What is happening now

Qualcomm CEO Cristiano Amon said Tuesday that the company is working on over 40 different AI wearable devices — including jewelry, earbuds with cameras, pins, and watches — a sign of how aggressively the chipmaker is betting that the next major computing platform won’t be a phone. TechCrunch form the main source layer behind the core facts in this piece. This is still a developing thread, so the useful part is knowing which source signals are hardening and which ones still need caution.
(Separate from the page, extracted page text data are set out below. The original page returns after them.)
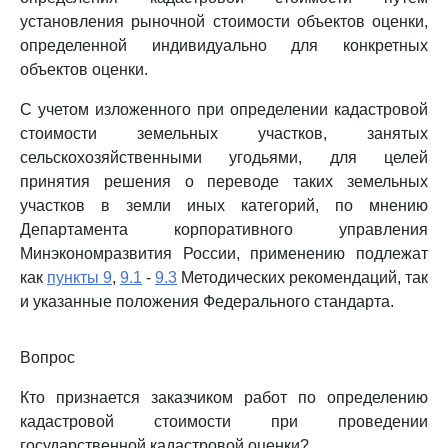
установления рыночной стоимости объектов оценки,
определенной индивидуально для конкретных
объектов оценки.
С учетом изложенного при определении кадастровой
стоимости земельных участков, занятых
сельскохозяйственными угодьями, для целей
принятия решения о переводе таких земельных
участков в земли иных категорий, по мнению
Департамента корпоративного управления
Минэкономразвития России, применению подлежат
как
пункты 9
,
9.1
-
9.3
Методических рекомендаций, так
и указанные положения Федерального стандарта.
Вопрос
Кто признается заказчиком работ по определению
кадастровой стоимости при проведении
государственной кадастровой оценки?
With devices, practical impact usually shows up in battery life, heat, stability, and long-term usability rather than in a few flashy headline numbers.

Where the sources line up

TechCrunch is the main source layer for now, and the rest should be read as a signal that is still widening. To power that vision, Qualcomm is announcing two new offerings: a platform called Snapdragon Reality Elite for mixed-reality glasses, designed to run more powerful on-device AI, and the Scalable Turnkey AI-Ready Toolkit (START), a combination of hardware modules and a software stack for AI devices, starting with smart glasses. TechCrunch form the main source layer behind the core facts in this piece.

The details worth keeping

Compared to its previous XR platform, the new Snapdragon Reality Elite delivers improvements of up to 60% in GPU performance, up to 30% in CPU performance, and up to 160% in NPU performance, according to the company. On the device side, the useful angle is whether a technical change actually alters feel, lifespan, or upgrade cost in real use. The readers who should care most are the ones planning to replace a device, buy an accessory, or upgrade a work setup in the next few months. The next step is to see whether the current signals harden into a durable change or fade as a short-lived experiment.

Why this matters most

The signal is strong enough to deserve attention, but it still needs to be read as something developing rather than fully settled. With 1 source layers on the table, the part worth reading most closely is where firm facts meet the market's early reaction. Percentage gains in chip specs can be hard to contextualize, but Qualcomm offers one concrete data point, saying the platform can run a 3-billion-parameter language model at 45 tokens per second — fast enough for quick, responsive AI interactions.

What to watch next

The next readout is price, device coverage, and whether the change feels real once the hardware reaches users. Patrick Tech Media will keep checking rollout speed, user reaction, and how TechCrunch update the next pieces. From 1 early signals, the piece keeps 1 references that are useful for locking the main details in place. That is why the useful reading move is not to stop at the headline, but to compare the promise, the workflow change, and the likely cost before deciding anything.